Still coming out after all these years

June is LGBTQ+ Pride Month. Early Pride transformed from parades into month-long celebrations with corporate sponsorship and an endless display of rainbow merchandise. LGBTQ+ pride was born in the early 70s in the wake of the Stonewall riots from which the LGBTQ+ rights movement was born.

Tweet by Alexander Leon

I came across a tweet earlier this year that describes a good bit of my life experiences as a gay man. This is my coming out story told through the words of this tweet.

Coming out is the process an LGBTQ+ person goes through to understand their sexual orientation and gender identity to live their life as the person they are.

The coming out process differs for each person. It generally happens in stages as mine did. My coming out was rewriting the version of myself to reflect who I truly am.

Sacrificing authenticity

Living life with authenticity is accepting who you are and being truly who you are. At age eight in 1962, I had same-sex attractions. I did not know what it was but knew I was somehow different. I sensed it was something I had to hide.
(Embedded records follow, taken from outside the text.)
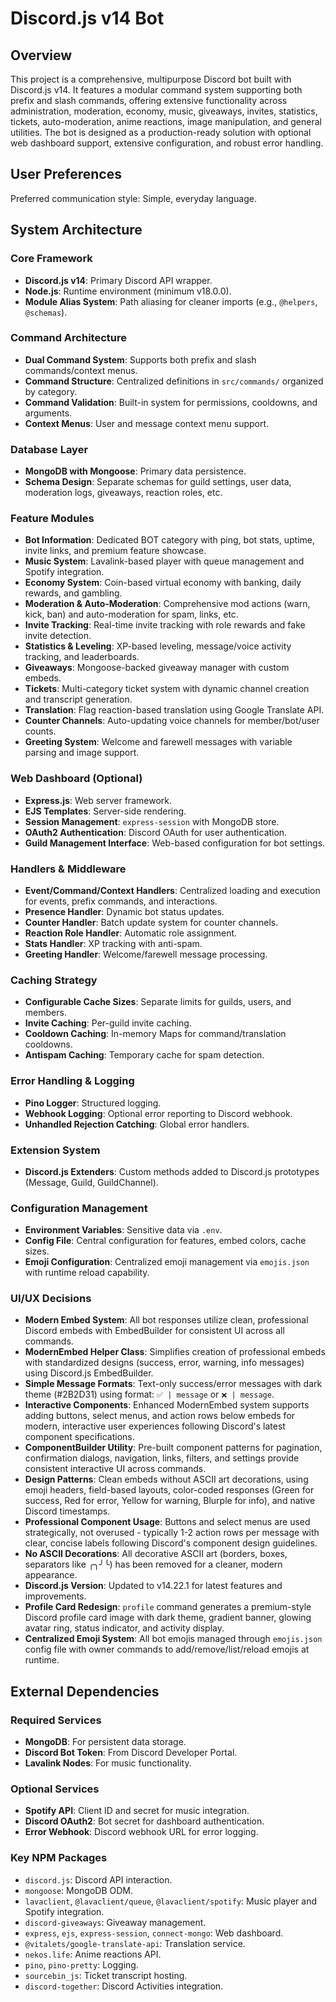 # Discord.js v14 Bot

## Overview
This project is a comprehensive, multipurpose Discord bot built with Discord.js v14. It features a modular command system supporting both prefix and slash commands, offering extensive functionality across administration, moderation, economy, music, giveaways, invites, statistics, tickets, auto-moderation, anime reactions, image manipulation, and general utilities. The bot is designed as a production-ready solution with optional web dashboard support, extensive configuration, and robust error handling.

## User Preferences
Preferred communication style: Simple, everyday language.

## System Architecture

### Core Framework
- **Discord.js v14**: Primary Discord API wrapper.
- **Node.js**: Runtime environment (minimum v18.0.0).
- **Module Alias System**: Path aliasing for cleaner imports (e.g., `@helpers`, `@schemas`).

### Command Architecture
- **Dual Command System**: Supports both prefix and slash commands/context menus.
- **Command Structure**: Centralized definitions in `src/commands/` organized by category.
- **Command Validation**: Built-in system for permissions, cooldowns, and arguments.
- **Context Menus**: User and message context menu support.

### Database Layer
- **MongoDB with Mongoose**: Primary data persistence.
- **Schema Design**: Separate schemas for guild settings, user data, moderation logs, giveaways, reaction roles, etc.

### Feature Modules
- **Bot Information**: Dedicated BOT category with ping, bot stats, uptime, invite links, and premium feature showcase.
- **Music System**: Lavalink-based player with queue management and Spotify integration.
- **Economy System**: Coin-based virtual economy with banking, daily rewards, and gambling.
- **Moderation & Auto-Moderation**: Comprehensive mod actions (warn, kick, ban) and auto-moderation for spam, links, etc.
- **Invite Tracking**: Real-time invite tracking with role rewards and fake invite detection.
- **Statistics & Leveling**: XP-based leveling, message/voice activity tracking, and leaderboards.
- **Giveaways**: Mongoose-backed giveaway manager with custom embeds.
- **Tickets**: Multi-category ticket system with dynamic channel creation and transcript generation.
- **Translation**: Flag reaction-based translation using Google Translate API.
- **Counter Channels**: Auto-updating voice channels for member/bot/user counts.
- **Greeting System**: Welcome and farewell messages with variable parsing and image support.

### Web Dashboard (Optional)
- **Express.js**: Web server framework.
- **EJS Templates**: Server-side rendering.
- **Session Management**: `express-session` with MongoDB store.
- **OAuth2 Authentication**: Discord OAuth for user authentication.
- **Guild Management Interface**: Web-based configuration for bot settings.

### Handlers & Middleware
- **Event/Command/Context Handlers**: Centralized loading and execution for events, prefix commands, and interactions.
- **Presence Handler**: Dynamic bot status updates.
- **Counter Handler**: Batch update system for counter channels.
- **Reaction Role Handler**: Automatic role assignment.
- **Stats Handler**: XP tracking with anti-spam.
- **Greeting Handler**: Welcome/farewell message processing.

### Caching Strategy
- **Configurable Cache Sizes**: Separate limits for guilds, users, and members.
- **Invite Caching**: Per-guild invite caching.
- **Cooldown Caching**: In-memory Maps for command/translation cooldowns.
- **Antispam Caching**: Temporary cache for spam detection.

### Error Handling & Logging
- **Pino Logger**: Structured logging.
- **Webhook Logging**: Optional error reporting to Discord webhook.
- **Unhandled Rejection Catching**: Global error handlers.

### Extension System
- **Discord.js Extenders**: Custom methods added to Discord.js prototypes (Message, Guild, GuildChannel).

### Configuration Management
- **Environment Variables**: Sensitive data via `.env`.
- **Config File**: Central configuration for features, embed colors, cache sizes.
- **Emoji Configuration**: Centralized emoji management via `emojis.json` with runtime reload capability.

### UI/UX Decisions
- **Modern Embed System**: All bot responses utilize clean, professional Discord embeds with EmbedBuilder for consistent UI across all commands.
- **ModernEmbed Helper Class**: Simplifies creation of professional embeds with standardized designs (success, error, warning, info messages) using Discord.js EmbedBuilder.
- **Simple Message Formats**: Text-only success/error messages with dark theme (#2B2D31) using format: `✅ | message` or `❌ | message`.
- **Interactive Components**: Enhanced ModernEmbed system supports adding buttons, select menus, and action rows below embeds for modern, interactive user experiences following Discord's latest component specifications.
- **ComponentBuilder Utility**: Pre-built component patterns for pagination, confirmation dialogs, navigation, links, filters, and settings provide consistent interactive UI across commands.
- **Design Patterns**: Clean embeds without ASCII art decorations, using emoji headers, field-based layouts, color-coded responses (Green for success, Red for error, Yellow for warning, Blurple for info), and native Discord timestamps.
- **Professional Component Usage**: Buttons and select menus are used strategically, not overused - typically 1-2 action rows per message with clear, concise labels following Discord's component design guidelines.
- **No ASCII Decorations**: All decorative ASCII art (borders, boxes, separators like ╭╮╯╰) has been removed for a cleaner, modern appearance.
- **Discord.js Version**: Updated to v14.22.1 for latest features and improvements.
- **Profile Card Redesign**: `profile` command generates a premium-style Discord profile card image with dark theme, gradient banner, glowing avatar ring, status indicator, and activity display.
- **Centralized Emoji System**: All bot emojis managed through `emojis.json` config file with owner commands to add/remove/list/reload emojis at runtime.

## External Dependencies

### Required Services
- **MongoDB**: For persistent data storage.
- **Discord Bot Token**: From Discord Developer Portal.
- **Lavalink Nodes**: For music functionality.

### Optional Services
- **Spotify API**: Client ID and secret for music integration.
- **Discord OAuth2**: Bot secret for dashboard authentication.
- **Error Webhook**: Discord webhook URL for error logging.

### Key NPM Packages
- `discord.js`: Discord API interaction.
- `mongoose`: MongoDB ODM.
- `lavaclient`, `@lavaclient/queue`, `@lavaclient/spotify`: Music player and Spotify integration.
- `discord-giveaways`: Giveaway management.
- `express`, `ejs`, `express-session`, `connect-mongo`: Web dashboard.
- `@vitalets/google-translate-api`: Translation service.
- `nekos.life`: Anime reactions API.
- `pino`, `pino-pretty`: Logging.
- `sourcebin_js`: Ticket transcript hosting.
- `discord-together`: Discord Activities integration.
That part of my life was hidden for the next 17 years. Hiding parts of myself was hard work and emotionally taxing. It involved intricate lies to project an image of a person that was not me.

Minimizing humiliation

A good bit of hiding who I was was to avoid humiliation during my school years. Schools in the 60s and 70s were a far cry from the accepting environment for today’s LGBTQ+ youth. It was a matter of survival to live in the closet during my teens. I preferred to be unknown, struggling to avoid people and situations that might reveal who I was.  

Minimizing prejudice

I recall in a 1968 freshman class hearing the term prejudice for the first time. It was most likely in the context of racial discrimination. Prejudice is the partner in crime of humiliation that kept me in the closet for the first 34 years of my life. I feared not being accepted by family, friends, classmates, and coworkers.

Becoming truly me

I reached a turning point in 1979. I was tired of the secret. It was time to live with authenticity and move past the fear of humiliation and prejudice. I took my first step outside of the closet at a gay men’s potluck in Kent. It was my first experience in a gathering of gay men. I walked in the door unhappy and scared. I left a happier, hopeful person.
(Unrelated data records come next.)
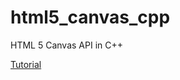 # html5_canvas_cpp
HTML 5 Canvas API in C++

[Tutorial](https://www.codeproject.com/Articles/5163290/Bring-Cplusplus-Graphics-to-the-Web)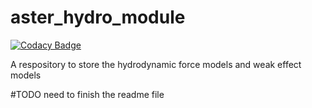 # aster_hydro_module

[![Codacy Badge](https://api.codacy.com/project/badge/Grade/c8c5a58064d74af0a3652f511d0d6278)](https://app.codacy.com/gh/hui-aqua/aster_hydro_module?utm_source=github.com&utm_medium=referral&utm_content=hui-aqua/aster_hydro_module&utm_campaign=Badge_Grade)

A respository to store the hydrodynamic force models and weak effect models

#TODO need to finish the readme file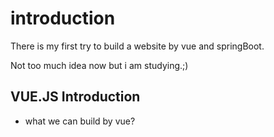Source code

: # introduction

There is my first try to build a website by vue and springBoot.

Not too much idea now but i am studying.;)

## VUE.JS Introduction
 - what we can build by vue?

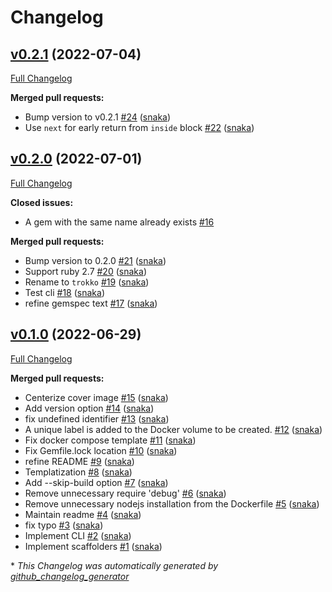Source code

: # Changelog

## [v0.2.1](https://github.com/snaka/trokko/tree/v0.2.1) (2022-07-04)

[Full Changelog](https://github.com/snaka/trokko/compare/v0.2.0...v0.2.1)

**Merged pull requests:**

- Bump version to v0.2.1 [\#24](https://github.com/snaka/trokko/pull/24) ([snaka](https://github.com/snaka))
- Use `next` for early return from `inside` block [\#22](https://github.com/snaka/trokko/pull/22) ([snaka](https://github.com/snaka))

## [v0.2.0](https://github.com/snaka/trokko/tree/v0.2.0) (2022-07-01)

[Full Changelog](https://github.com/snaka/trokko/compare/v0.1.0...v0.2.0)

**Closed issues:**

- A gem with the same name already exists [\#16](https://github.com/snaka/trokko/issues/16)

**Merged pull requests:**

- Bump version to 0.2.0 [\#21](https://github.com/snaka/trokko/pull/21) ([snaka](https://github.com/snaka))
- Support ruby 2.7 [\#20](https://github.com/snaka/trokko/pull/20) ([snaka](https://github.com/snaka))
- Rename to `trokko` [\#19](https://github.com/snaka/trokko/pull/19) ([snaka](https://github.com/snaka))
- Test cli [\#18](https://github.com/snaka/trokko/pull/18) ([snaka](https://github.com/snaka))
- refine gemspec text [\#17](https://github.com/snaka/trokko/pull/17) ([snaka](https://github.com/snaka))

## [v0.1.0](https://github.com/snaka/trokko/tree/v0.1.0) (2022-06-29)

[Full Changelog](https://github.com/snaka/trokko/compare/bf6b53382c31098eddcd4f1e393810b2c5dea43b...v0.1.0)

**Merged pull requests:**

- Centerize cover image [\#15](https://github.com/snaka/trokko/pull/15) ([snaka](https://github.com/snaka))
- Add version option [\#14](https://github.com/snaka/trokko/pull/14) ([snaka](https://github.com/snaka))
- fix undefined identifier [\#13](https://github.com/snaka/trokko/pull/13) ([snaka](https://github.com/snaka))
- A unique label is added to the Docker volume to be created. [\#12](https://github.com/snaka/trokko/pull/12) ([snaka](https://github.com/snaka))
- Fix docker compose template [\#11](https://github.com/snaka/trokko/pull/11) ([snaka](https://github.com/snaka))
- Fix Gemfile.lock location [\#10](https://github.com/snaka/trokko/pull/10) ([snaka](https://github.com/snaka))
- refine README [\#9](https://github.com/snaka/trokko/pull/9) ([snaka](https://github.com/snaka))
- Templatization [\#8](https://github.com/snaka/trokko/pull/8) ([snaka](https://github.com/snaka))
- Add --skip-build option [\#7](https://github.com/snaka/trokko/pull/7) ([snaka](https://github.com/snaka))
- Remove unnecessary require 'debug' [\#6](https://github.com/snaka/trokko/pull/6) ([snaka](https://github.com/snaka))
- Remove unnecessary nodejs installation from the Dockerfile [\#5](https://github.com/snaka/trokko/pull/5) ([snaka](https://github.com/snaka))
- Maintain readme [\#4](https://github.com/snaka/trokko/pull/4) ([snaka](https://github.com/snaka))
- fix typo [\#3](https://github.com/snaka/trokko/pull/3) ([snaka](https://github.com/snaka))
- Implement CLI [\#2](https://github.com/snaka/trokko/pull/2) ([snaka](https://github.com/snaka))
- Implement scaffolders [\#1](https://github.com/snaka/trokko/pull/1) ([snaka](https://github.com/snaka))



\* *This Changelog was automatically generated by [github_changelog_generator](https://github.com/github-changelog-generator/github-changelog-generator)*
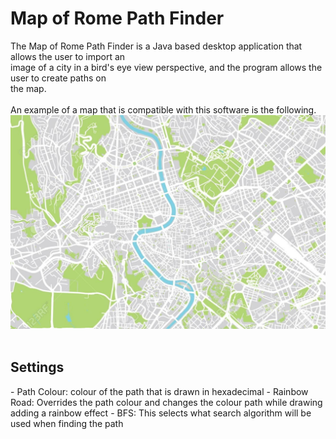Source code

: # Map of Rome Path Finder
The Map of Rome Path Finder is a Java based desktop application that allows the user to import an <br>
image of a city in a bird's eye view perspective, and the program allows the user to create paths on <br>
the map. <br>
<br>
An example of a map that is compatible with this software is the following.<br>
![Rome](src/main/resources/images/rome.jpg) <br>
<br>
<h2> Settings </h2>
- Path Colour: colour of the path that is drawn in hexadecimal
- Rainbow Road: Overrides the path colour and changes the colour path while drawing adding a rainbow effect
- BFS: This selects what search algorithm will be used when finding the path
Walking to my car from that potluck, I heard my name. I turned to see Rick Lange walking towards me. Rick was one of the potluck’s organizers. He sensed it was my first time out of the closet. We chatted. He said he was available to talk anytime. Rick became my mentor through many discussions and his library of gay books. I would be remiss in not mentioning him as a significant influence in my life as a gay man. Alas, I lost track of Rick many years back.

Living with authenticity and pride

The process of unpicking the parts of my life that I created for all the above reasons has been a lifelong exercise. It has been over 40 years since I took those first steps out of the closet. It continues today with this post.

My coming out led me down a healthy happy path. I found and married the love of my life. I became involved in LGBTQ+ advocacy in my personal and work lives. I left that quiet hidden person in the closet and am a much more outgoing person loving life. I owe this to living my life with authenticity.

Closing Pride thoughts

LGBTQ+ people spend a lot of effort protecting themselves and creating a false narrative of who they are. This is something that the non-LGBTQ+ person does not have to do to live a normal life. My message as Pride Month comes to an end is that Pride is integral in reclaiming a normal life from a life driven by conforming to a false image of yourself. Pride is accepting who you are and living your life with authenticity.

Thank you to @alexand_erleon for the tweet to led me to tell my story.